Dans le sous-sol du commissariat d’une petite bourgade du nord-ouest des États-Unis, des policiers maltraitent un vétéran vagabond que le shérif du coin a pris en grippe. Ainsi s’emballe l’action de Rambo (1982). Campé par Sylvester Stallone, John J. Rambo oppose une résistance passive et muette, mais quand l’un des agents brandit un rasoir, le souvenir des tortures subies par le soldat lorsqu’il était prisonnier des Vietnamiens resurgit. La suite est connue. Rambo se déchaîne, s’échappe dans les bois et finit par détruire la moitié de la ville avant de se rendre au colonel Trautman, son ancien supérieur.
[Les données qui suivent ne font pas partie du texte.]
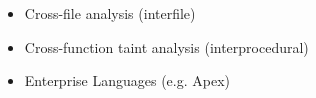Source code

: \documentclass[preview]{standalone}
\begin{document}
\begin{center}
\begin{itemize}
                   \item Cross-file analysis (interfile)
                   \item Cross-function taint analysis (interprocedural)
                   \item Enterprise Languages (e.g. Apex)
                  \end{itemize}
\end{center}
\end{document}
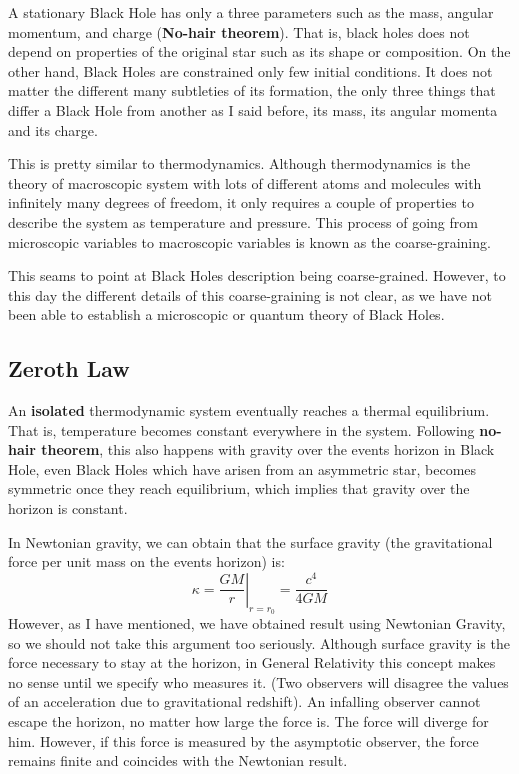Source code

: \documentclass[12pt]{article}
\begin{document}
A stationary Black Hole has only a three parameters such as the mass, angular momentum, and charge (\textbf{No-hair theorem}). That is, black holes does not depend on properties of the original star such as its shape or composition. On the other hand, Black Holes are constrained only few initial conditions. It does not matter the different many subtleties of its formation, the only three things that differ a Black Hole from another as I said before, its mass, its angular momenta and its charge.

This is pretty similar to thermodynamics. Although thermodynamics is the theory of macroscopic system with lots of different atoms and molecules with infinitely many degrees of freedom, it only requires a couple of properties to describe the system as temperature and pressure. This process of going from microscopic variables to macroscopic variables is known as the coarse-graining.

This seams to point at Black Holes description being coarse-grained. However, to this day the different details of this coarse-graining is not clear, as we have not been able to establish a microscopic or quantum theory of Black Holes.

\subsection{Zeroth Law}

An \textbf{isolated} thermodynamic system eventually reaches a thermal equilibrium. That is, temperature becomes constant everywhere in the system. Following \textbf{no-hair theorem}, this also happens with gravity over the events horizon in Black Hole, even Black Holes which have arisen from an asymmetric star, becomes symmetric once they reach equilibrium, which implies that gravity over the horizon is constant.

\vspace{.25cm}

In Newtonian gravity, we can obtain that the surface gravity (the gravitational force per unit mass on the events horizon) is:
\[
    \kappa = \left.\frac{GM}{r}\right|_{r=r_0} = \frac{c^4}{4GM}
\]
However, as I have mentioned, we have obtained result using Newtonian Gravity, so we should not take this argument too seriously. Although surface gravity is the force necessary to stay at the horizon, in General Relativity this concept makes no sense until we specify who measures it. (Two observers will disagree the values of an acceleration due to gravitational redshift). An infalling observer cannot escape the horizon, no matter how large the force is. The force will diverge for him. However, if this force is measured by the asymptotic observer, the force remains finite and coincides with the Newtonian result.
\end{document}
En 1978, déjà, Voyage au bout de l’enfer, de Michael Cimino, mettait en scène trois ouvriers de retour du « ’Nam » en proie à des troubles physiques et, surtout, psychologiques. Si nul n’ignorait les conséquences psychiques des guerres, la catégorie des troubles de stress post-traumatique (ou TSPT) s’applique pour la première fois aux vétérans de l’intervention américaine au Vietnam (1965-1975), pour connaître ensuite un succès sans précédent. Impossible d’évoquer un conflit sans aborder la question. Même les auteurs d’atrocités ont droit à cette attention, comme en témoignent une série d’articles sur les TSPT endurés par des soldats israéliens participant aux destructions de Gaza. Si, dans le film de Cimino, le personnage de Mike (joué par Robert De Niro) semble enclin à renoncer à la violence lors de son retour au pays, tel n’est pas le cas de trois autres grands guerriers cinématographiques — sujets aux TSPT si l’on s’en tient à leurs multiples performances de baroudeurs.

Dans Rambo II. La Mission (1985), Stallone redonne de la fierté aux Américains qui pansent les plaies du « bourbier » vietnamien (2,3 millions de GI y ont servi). Son personnage passe ainsi du statut de paria à celui de héros capable à lui tout seul de rejouer la guerre du Vietnam. « Cette fois, on y va pour gagner ? », demande-t-il au colonel Trautman, qui lui répond : « Cette fois, ça dépend de (…)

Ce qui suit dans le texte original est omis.